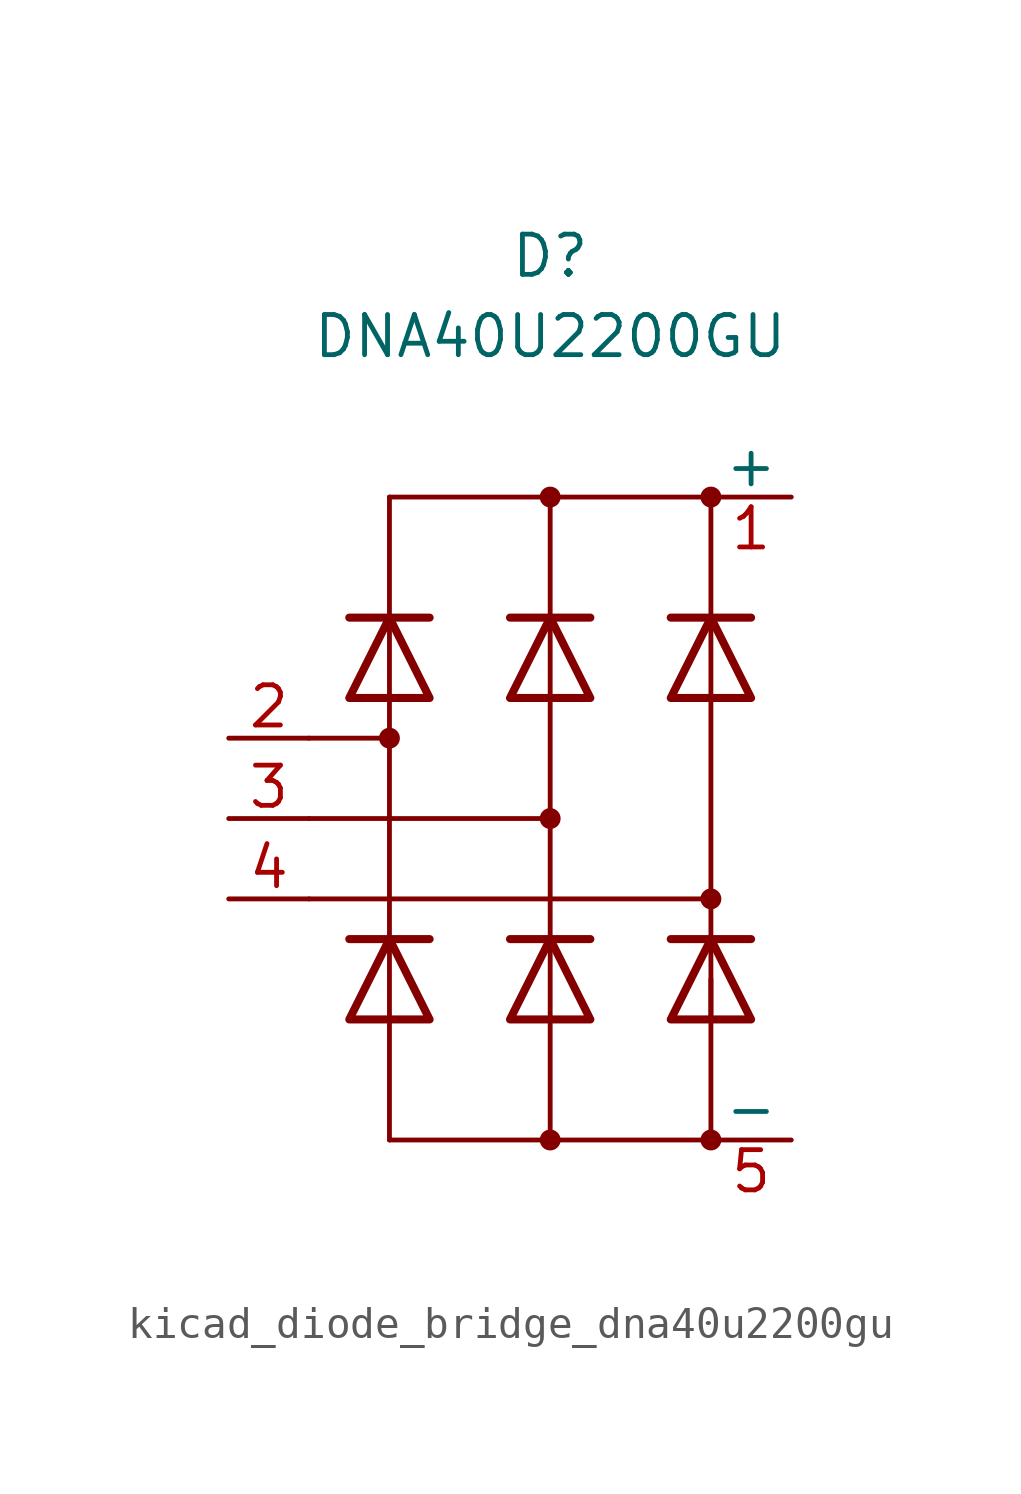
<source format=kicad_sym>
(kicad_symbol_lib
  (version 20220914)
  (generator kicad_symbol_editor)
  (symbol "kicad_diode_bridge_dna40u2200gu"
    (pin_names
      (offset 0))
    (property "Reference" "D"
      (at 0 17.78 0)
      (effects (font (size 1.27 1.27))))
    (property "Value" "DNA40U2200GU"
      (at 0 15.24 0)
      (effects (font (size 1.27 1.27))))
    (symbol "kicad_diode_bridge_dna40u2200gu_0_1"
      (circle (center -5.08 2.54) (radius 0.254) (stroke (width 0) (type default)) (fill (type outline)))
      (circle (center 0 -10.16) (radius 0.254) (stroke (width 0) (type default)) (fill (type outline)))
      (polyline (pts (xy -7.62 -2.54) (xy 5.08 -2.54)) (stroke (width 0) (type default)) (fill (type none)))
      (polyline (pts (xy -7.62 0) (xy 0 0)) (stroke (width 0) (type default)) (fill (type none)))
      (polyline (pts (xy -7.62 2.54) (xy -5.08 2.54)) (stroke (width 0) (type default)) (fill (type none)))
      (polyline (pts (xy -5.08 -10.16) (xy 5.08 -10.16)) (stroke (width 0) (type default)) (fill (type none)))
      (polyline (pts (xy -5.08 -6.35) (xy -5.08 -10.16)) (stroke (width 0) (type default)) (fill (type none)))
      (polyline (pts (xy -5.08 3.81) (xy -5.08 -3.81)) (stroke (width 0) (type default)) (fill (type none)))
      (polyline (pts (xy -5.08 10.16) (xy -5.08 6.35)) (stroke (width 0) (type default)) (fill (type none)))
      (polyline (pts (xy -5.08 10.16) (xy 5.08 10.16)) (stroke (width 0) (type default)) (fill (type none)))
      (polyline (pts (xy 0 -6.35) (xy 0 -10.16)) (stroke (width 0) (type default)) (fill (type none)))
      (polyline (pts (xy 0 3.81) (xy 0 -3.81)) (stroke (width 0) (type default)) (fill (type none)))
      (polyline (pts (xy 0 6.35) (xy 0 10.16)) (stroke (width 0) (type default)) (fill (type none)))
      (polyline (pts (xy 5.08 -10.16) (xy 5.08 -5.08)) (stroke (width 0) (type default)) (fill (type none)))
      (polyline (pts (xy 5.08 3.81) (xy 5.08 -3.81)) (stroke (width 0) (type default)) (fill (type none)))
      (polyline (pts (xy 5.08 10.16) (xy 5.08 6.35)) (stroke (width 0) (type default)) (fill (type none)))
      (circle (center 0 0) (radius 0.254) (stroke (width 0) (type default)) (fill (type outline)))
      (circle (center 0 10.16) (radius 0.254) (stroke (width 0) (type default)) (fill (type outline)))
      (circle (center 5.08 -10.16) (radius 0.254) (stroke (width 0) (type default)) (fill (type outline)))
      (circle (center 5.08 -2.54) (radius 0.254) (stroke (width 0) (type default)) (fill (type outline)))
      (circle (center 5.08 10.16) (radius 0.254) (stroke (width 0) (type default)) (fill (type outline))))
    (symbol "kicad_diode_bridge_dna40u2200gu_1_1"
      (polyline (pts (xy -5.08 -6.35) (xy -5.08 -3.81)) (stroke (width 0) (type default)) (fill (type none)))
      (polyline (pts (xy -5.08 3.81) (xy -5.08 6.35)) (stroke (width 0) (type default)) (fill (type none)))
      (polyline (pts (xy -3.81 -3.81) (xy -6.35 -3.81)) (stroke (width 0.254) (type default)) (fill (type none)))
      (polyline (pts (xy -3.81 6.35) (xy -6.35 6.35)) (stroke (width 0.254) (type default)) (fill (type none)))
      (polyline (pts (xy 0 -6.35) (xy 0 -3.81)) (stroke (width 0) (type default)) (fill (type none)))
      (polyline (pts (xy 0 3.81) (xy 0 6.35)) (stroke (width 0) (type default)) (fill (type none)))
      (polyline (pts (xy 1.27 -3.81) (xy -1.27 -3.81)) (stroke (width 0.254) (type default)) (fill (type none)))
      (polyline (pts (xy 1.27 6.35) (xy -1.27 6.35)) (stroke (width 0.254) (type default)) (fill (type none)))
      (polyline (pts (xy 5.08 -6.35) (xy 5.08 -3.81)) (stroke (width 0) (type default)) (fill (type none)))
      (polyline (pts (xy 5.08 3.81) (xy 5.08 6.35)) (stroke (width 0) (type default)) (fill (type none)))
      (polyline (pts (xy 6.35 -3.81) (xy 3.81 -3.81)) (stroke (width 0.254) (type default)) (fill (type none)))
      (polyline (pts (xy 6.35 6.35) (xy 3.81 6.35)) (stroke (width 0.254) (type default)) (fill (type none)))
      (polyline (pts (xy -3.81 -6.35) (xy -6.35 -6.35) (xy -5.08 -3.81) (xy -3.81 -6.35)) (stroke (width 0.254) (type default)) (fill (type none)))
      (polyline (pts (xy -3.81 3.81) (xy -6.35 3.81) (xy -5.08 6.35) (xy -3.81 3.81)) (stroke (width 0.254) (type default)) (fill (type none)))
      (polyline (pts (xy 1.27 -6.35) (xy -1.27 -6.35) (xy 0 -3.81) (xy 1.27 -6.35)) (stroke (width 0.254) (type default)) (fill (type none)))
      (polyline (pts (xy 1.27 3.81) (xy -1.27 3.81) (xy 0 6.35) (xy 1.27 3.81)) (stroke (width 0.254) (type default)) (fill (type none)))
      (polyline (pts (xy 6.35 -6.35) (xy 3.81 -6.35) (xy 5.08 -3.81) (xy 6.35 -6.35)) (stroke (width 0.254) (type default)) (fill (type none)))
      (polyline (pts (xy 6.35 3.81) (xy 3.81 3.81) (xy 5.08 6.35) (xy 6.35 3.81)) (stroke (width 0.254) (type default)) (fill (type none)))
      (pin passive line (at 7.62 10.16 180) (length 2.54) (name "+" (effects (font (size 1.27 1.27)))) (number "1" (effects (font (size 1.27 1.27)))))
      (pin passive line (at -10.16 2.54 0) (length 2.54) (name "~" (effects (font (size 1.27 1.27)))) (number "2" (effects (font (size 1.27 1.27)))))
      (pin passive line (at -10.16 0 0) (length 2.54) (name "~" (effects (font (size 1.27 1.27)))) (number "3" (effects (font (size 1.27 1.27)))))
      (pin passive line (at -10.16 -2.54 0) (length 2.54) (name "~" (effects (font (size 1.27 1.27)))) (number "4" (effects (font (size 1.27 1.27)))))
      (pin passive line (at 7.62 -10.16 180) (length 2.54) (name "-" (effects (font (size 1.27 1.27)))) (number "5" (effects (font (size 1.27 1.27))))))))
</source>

...

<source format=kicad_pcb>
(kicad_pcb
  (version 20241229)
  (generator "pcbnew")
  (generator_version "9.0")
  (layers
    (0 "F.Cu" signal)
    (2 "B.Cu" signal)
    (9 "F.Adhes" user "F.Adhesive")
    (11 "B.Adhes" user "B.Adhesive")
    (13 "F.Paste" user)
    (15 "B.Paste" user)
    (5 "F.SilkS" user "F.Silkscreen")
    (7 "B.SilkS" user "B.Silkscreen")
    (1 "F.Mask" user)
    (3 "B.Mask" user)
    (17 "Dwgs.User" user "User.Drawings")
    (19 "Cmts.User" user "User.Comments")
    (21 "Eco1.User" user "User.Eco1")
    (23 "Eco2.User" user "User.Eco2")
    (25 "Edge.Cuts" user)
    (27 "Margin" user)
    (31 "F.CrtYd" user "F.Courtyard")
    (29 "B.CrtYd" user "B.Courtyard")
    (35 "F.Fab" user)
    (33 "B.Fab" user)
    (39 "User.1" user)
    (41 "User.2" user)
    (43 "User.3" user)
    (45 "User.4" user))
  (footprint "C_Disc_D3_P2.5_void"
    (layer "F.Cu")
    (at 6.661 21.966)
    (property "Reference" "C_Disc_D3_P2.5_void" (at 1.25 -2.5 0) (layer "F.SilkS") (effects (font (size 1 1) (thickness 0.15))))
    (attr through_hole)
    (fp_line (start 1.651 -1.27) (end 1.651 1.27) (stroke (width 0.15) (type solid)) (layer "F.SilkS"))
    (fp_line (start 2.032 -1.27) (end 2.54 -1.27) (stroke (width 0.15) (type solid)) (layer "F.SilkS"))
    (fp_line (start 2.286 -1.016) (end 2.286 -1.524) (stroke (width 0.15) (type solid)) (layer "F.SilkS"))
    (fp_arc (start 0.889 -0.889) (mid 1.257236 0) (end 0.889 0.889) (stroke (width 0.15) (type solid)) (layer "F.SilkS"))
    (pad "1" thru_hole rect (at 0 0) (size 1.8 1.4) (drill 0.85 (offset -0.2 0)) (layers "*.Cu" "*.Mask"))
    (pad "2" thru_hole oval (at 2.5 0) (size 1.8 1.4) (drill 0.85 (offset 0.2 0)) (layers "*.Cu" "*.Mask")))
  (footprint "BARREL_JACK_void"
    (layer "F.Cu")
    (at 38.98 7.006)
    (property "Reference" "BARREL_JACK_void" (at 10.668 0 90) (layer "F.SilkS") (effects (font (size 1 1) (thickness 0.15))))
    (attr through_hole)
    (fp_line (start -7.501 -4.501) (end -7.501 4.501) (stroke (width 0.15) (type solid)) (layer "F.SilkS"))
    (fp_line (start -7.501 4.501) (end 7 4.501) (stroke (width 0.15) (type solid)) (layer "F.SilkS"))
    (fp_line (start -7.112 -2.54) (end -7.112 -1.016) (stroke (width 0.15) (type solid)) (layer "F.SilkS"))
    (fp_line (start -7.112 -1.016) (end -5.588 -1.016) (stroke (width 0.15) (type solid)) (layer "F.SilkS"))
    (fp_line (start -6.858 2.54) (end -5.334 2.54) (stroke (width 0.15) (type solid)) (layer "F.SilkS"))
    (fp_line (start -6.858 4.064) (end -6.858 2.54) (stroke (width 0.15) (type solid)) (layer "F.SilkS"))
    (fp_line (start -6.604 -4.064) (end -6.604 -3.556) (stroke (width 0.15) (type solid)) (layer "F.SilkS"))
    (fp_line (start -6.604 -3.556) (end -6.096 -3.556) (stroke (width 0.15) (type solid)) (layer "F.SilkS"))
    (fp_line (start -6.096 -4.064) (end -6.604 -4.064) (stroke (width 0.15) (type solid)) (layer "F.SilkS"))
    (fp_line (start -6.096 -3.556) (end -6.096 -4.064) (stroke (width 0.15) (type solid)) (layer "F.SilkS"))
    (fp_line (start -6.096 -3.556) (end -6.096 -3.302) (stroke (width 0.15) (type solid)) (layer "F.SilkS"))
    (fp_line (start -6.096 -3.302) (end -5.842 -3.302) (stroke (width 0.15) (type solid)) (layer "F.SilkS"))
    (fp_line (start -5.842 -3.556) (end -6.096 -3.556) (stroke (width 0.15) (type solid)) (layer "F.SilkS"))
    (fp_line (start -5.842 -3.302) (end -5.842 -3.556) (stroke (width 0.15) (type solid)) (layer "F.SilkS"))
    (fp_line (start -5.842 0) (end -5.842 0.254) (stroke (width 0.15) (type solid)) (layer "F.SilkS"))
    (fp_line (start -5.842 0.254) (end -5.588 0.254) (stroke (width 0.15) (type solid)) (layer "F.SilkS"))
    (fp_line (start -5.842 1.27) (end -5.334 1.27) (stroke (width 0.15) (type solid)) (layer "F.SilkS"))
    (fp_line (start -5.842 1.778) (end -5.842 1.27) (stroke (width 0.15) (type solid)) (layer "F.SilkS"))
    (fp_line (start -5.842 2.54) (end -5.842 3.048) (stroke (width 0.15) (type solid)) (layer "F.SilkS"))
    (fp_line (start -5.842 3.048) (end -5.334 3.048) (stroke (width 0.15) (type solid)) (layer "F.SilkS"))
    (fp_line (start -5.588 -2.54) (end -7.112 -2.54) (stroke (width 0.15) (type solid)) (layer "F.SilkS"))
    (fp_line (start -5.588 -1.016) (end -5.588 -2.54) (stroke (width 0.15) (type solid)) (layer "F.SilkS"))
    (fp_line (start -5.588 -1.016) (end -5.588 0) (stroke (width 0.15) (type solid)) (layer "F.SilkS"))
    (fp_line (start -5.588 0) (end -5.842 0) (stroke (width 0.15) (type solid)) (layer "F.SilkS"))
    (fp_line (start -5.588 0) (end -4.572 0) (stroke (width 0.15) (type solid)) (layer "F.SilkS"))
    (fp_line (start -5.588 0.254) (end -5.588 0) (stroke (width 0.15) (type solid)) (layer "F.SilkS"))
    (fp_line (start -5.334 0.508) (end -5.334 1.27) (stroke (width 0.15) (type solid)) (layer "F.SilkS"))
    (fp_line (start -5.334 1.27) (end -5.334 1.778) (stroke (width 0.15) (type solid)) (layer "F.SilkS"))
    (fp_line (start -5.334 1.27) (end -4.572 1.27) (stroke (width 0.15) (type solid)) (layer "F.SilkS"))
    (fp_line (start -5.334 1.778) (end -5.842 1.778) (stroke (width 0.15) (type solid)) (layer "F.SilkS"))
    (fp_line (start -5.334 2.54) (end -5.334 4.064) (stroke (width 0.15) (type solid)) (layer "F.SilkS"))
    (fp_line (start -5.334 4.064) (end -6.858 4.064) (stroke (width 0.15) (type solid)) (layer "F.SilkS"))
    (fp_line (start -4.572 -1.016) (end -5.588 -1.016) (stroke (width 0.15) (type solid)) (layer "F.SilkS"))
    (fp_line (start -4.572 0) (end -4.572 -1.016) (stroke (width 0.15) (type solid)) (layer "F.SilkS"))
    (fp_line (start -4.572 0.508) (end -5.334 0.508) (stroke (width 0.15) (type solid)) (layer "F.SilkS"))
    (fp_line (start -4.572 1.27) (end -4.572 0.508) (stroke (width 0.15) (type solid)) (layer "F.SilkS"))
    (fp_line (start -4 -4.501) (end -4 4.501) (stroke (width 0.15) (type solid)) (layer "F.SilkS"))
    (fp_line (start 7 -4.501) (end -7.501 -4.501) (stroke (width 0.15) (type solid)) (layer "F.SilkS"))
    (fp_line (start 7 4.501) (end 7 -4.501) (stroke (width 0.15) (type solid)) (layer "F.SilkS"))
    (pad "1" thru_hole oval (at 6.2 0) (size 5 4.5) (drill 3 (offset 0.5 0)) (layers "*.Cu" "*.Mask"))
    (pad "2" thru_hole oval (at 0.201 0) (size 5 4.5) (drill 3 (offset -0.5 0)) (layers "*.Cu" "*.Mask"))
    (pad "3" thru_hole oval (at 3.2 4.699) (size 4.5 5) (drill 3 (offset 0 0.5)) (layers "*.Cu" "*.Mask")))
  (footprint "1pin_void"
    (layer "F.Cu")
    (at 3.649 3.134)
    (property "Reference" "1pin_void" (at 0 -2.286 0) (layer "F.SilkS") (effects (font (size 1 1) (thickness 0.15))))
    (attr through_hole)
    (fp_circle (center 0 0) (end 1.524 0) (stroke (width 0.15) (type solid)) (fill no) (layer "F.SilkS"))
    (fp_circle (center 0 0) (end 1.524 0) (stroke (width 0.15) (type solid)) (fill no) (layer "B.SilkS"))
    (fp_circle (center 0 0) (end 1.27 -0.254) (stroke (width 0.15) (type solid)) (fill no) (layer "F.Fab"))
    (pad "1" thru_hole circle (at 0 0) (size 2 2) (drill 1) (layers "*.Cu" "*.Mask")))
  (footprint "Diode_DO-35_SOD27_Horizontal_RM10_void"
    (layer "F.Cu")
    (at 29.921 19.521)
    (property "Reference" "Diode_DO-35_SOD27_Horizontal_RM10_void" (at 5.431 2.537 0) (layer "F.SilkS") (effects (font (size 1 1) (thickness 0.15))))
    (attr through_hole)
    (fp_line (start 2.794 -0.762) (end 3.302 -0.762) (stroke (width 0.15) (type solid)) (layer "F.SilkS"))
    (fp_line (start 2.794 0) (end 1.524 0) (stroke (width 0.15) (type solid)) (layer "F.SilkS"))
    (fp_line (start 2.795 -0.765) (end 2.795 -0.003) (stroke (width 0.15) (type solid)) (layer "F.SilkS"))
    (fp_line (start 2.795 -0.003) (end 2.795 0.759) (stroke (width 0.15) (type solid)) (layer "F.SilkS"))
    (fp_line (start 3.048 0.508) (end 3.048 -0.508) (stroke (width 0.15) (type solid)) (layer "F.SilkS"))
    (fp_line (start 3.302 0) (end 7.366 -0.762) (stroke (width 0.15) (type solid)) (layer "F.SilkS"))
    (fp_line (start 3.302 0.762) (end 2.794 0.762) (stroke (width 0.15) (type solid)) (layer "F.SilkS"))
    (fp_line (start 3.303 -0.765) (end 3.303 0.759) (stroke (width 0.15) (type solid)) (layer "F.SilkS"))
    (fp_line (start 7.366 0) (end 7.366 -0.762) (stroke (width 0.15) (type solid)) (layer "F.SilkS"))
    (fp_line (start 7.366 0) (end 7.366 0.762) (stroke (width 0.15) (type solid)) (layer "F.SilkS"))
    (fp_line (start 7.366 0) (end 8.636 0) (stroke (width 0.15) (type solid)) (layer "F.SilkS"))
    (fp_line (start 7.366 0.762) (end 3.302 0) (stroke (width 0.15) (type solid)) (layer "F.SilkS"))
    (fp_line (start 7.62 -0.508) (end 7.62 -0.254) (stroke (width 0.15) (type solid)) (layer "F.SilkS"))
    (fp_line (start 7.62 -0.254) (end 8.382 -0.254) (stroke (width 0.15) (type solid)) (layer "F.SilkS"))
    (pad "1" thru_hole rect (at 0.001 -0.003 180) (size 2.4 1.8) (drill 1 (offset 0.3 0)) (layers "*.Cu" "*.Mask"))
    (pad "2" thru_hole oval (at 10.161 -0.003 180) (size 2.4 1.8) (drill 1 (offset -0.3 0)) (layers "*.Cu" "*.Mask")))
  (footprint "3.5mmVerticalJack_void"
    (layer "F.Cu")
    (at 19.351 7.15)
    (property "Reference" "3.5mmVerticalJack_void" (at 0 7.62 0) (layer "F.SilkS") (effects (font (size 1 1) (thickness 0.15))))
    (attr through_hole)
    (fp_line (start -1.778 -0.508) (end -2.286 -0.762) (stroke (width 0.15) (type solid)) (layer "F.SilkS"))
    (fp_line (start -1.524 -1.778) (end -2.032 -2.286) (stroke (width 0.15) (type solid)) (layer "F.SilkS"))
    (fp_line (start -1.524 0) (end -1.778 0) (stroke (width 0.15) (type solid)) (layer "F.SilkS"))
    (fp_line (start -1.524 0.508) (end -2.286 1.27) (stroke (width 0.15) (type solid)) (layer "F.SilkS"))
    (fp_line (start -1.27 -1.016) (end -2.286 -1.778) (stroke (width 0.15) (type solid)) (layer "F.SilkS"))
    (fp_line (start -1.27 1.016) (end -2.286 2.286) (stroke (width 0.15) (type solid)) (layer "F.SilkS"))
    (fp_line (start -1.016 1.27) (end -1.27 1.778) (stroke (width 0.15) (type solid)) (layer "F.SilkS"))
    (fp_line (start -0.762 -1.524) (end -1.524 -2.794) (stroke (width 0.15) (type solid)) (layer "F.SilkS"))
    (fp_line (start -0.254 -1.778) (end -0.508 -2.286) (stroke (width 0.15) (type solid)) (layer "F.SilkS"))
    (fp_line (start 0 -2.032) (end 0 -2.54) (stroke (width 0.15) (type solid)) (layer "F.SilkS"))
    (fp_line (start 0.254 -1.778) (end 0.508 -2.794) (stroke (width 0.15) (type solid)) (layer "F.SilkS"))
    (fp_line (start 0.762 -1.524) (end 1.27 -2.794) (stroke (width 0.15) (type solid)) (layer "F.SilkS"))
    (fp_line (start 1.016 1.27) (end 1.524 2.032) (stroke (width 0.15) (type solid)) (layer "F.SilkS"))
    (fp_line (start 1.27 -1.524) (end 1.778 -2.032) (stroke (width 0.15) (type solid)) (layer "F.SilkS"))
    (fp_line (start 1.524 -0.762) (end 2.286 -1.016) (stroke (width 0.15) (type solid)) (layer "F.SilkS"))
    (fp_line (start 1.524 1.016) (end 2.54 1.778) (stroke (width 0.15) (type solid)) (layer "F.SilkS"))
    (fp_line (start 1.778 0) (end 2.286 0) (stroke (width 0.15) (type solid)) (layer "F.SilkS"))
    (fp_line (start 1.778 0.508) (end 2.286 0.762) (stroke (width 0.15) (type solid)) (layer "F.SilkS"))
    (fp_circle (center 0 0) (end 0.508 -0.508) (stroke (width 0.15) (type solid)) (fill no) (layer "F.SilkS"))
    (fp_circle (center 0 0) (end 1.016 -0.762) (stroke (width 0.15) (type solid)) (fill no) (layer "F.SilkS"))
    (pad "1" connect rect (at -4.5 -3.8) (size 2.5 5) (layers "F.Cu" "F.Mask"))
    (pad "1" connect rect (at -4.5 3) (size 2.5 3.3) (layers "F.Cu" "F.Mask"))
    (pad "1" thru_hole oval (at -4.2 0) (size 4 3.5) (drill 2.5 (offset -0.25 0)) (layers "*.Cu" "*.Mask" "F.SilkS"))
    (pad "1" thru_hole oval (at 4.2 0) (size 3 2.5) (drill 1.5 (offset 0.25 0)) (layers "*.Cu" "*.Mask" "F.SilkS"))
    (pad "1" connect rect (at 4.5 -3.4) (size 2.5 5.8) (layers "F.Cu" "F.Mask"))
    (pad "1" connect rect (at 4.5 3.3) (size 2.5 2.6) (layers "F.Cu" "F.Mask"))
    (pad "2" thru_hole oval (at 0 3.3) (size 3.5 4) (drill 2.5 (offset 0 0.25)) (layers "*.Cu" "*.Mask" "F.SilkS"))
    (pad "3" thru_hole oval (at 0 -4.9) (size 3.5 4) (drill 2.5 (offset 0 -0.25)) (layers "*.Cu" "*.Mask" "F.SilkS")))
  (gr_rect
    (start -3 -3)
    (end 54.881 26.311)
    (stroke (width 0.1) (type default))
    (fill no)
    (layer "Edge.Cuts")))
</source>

* WHAT YOU NEED TO DO: From the entries above, print the lines beginning at the one with "(fp_line (start -5.334 1.778)" and stopping after the one with "(fp_line (start -4 -4.501)", exactly as written and with nothing else.

* TASK RESULT:
    (fp_line (start -5.334 1.778) (end -5.842 1.778) (stroke (width 0.15) (type solid)) (layer "F.SilkS"))
    (fp_line (start -5.334 2.54) (end -5.334 4.064) (stroke (width 0.15) (type solid)) (layer "F.SilkS"))
    (fp_line (start -5.334 4.064) (end -6.858 4.064) (stroke (width 0.15) (type solid)) (layer "F.SilkS"))
    (fp_line (start -4.572 -1.016) (end -5.588 -1.016) (stroke (width 0.15) (type solid)) (layer "F.SilkS"))
    (fp_line (start -4.572 0) (end -4.572 -1.016) (stroke (width 0.15) (type solid)) (layer "F.SilkS"))
    (fp_line (start -4.572 0.508) (end -5.334 0.508) (stroke (width 0.15) (type solid)) (layer "F.SilkS"))
    (fp_line (start -4.572 1.27) (end -4.572 0.508) (stroke (width 0.15) (type solid)) (layer "F.SilkS"))
    (fp_line (start -4 -4.501) (end -4 4.501) (stroke (width 0.15) (type solid)) (layer "F.SilkS"))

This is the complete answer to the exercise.